Telegram and X did not respond to requests for comment. Over the weekend, X’s safety team tweeted an update to its policies, stating that it was removing Hamas-affiliated accounts and had taken action on tens of thousands of posts.
Nora Benavidez, senior counsel at Free Press, a media advocacy group, said the state of discourse on X during the conflict was “the terrible but natural consequence of 11 months of misguided Musk decisions.”
She cited the rollback of policies against toxic content, cuts in staff and the prioritisation of subscription accounts, which “now allows, even begs for, controversial and incendiary content to thrive.”
Some subscription accounts have also been posting fake or doctored images, said Alex Goldenberg, the lead intelligence analyst at the Network Contagion Research Institute at Rutgers University.
Researchers have identified images from video games that were posted on TikTok as actual footage. Old images from the civil war in Syria and a propaganda video from Hezbollah, the Lebanese Shiite militant organisation, have been circulated as new.
“It’s a problem across social media,” Goldenberg said.

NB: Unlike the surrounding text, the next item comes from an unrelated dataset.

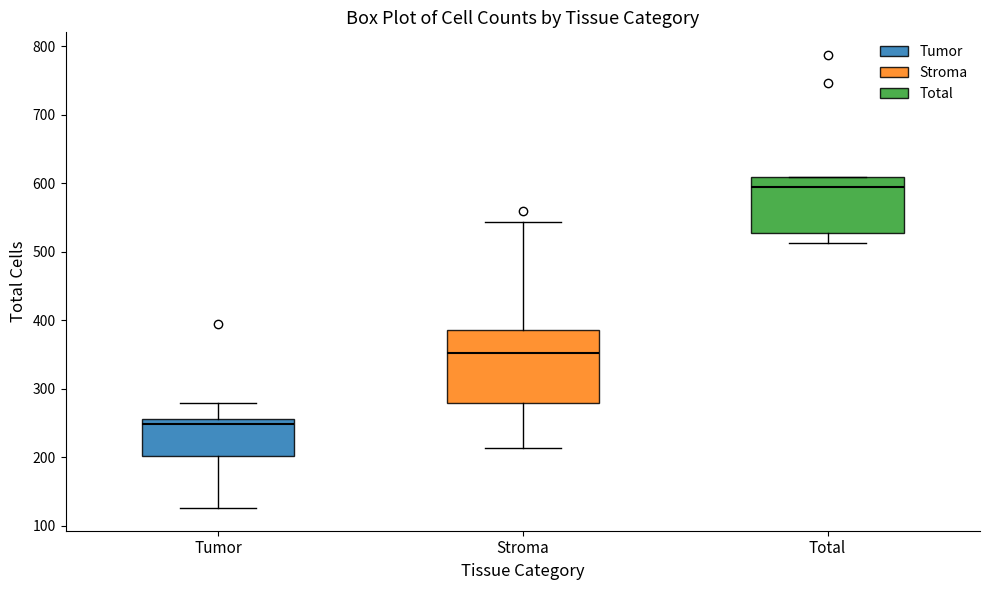

Reading left to right, transcribe this box plot: for each box, give where its median line is, the range the box spans, and where its two whiskers end, as read against the y-axis. The values are not printed on the chart, so give them approximately, as read against the axis.

Tumor: median 250, box 200 to 260, whiskers 130 to 280
Stroma: median 350, box 280 to 390, whiskers 210 to 540
Total: median 600, box 530 to 610, whiskers 510 to 610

Schatz said his organisation on Sunday identified a video of children in cages that had been viewed millions of times on X, amid claims that the children were Israeli hostages of Hamas. While the origins of the video aren’t clear, Schatz found versions of the video posted weeks ago on TikTok, and other researchers have discovered versions of the video on YouTube and Instagram claiming it was from Afghanistan, Syria and Yemen.
“We reported that the video was fake, and definitely not a current video from Gaza, but nobody at X responded,” Schatz said. “The real videos are bad enough without people sharing these fake ones.”
The effect of the videos has been stark. Some Israelis have begun avoiding social media for fear of seeing missing loved ones featured in graphic footage.
Sol Adelsky, an American-born child psychiatrist who has been living in Israel since 2018, said many parents had been advised to keep their children off social media apps.
“We are really trying to limit how much stuff they are seeing,” he said. “Schools are also giving guidance for kids to be off certain social media apps.” Some schools in the United States have also encouraged parents to tell their children to delete the apps.
Adelsky added that even with the guidance, a lot of unverified claims and frightening messages had made their way to people through messaging apps such as WhatsApp, which are popular among Israelis.
Fear and confusion are part of the strategy, according to a Hamas official who would speak only on the condition of anonymity.
The official, who used to be responsible for creating social media content for Hamas on Twitter and other platforms, said the group wanted to establish its own narratives and seek support from allies through social media.
When the Islamic State group published videos of beheadings on social media, he said, the footage served as a rallying cry for extremists to join their cause, and as psychological warfare on their targets. While he stopped short of saying that Hamas was following a playbook laid out by the Islamic State group, he called its social media strategy successful.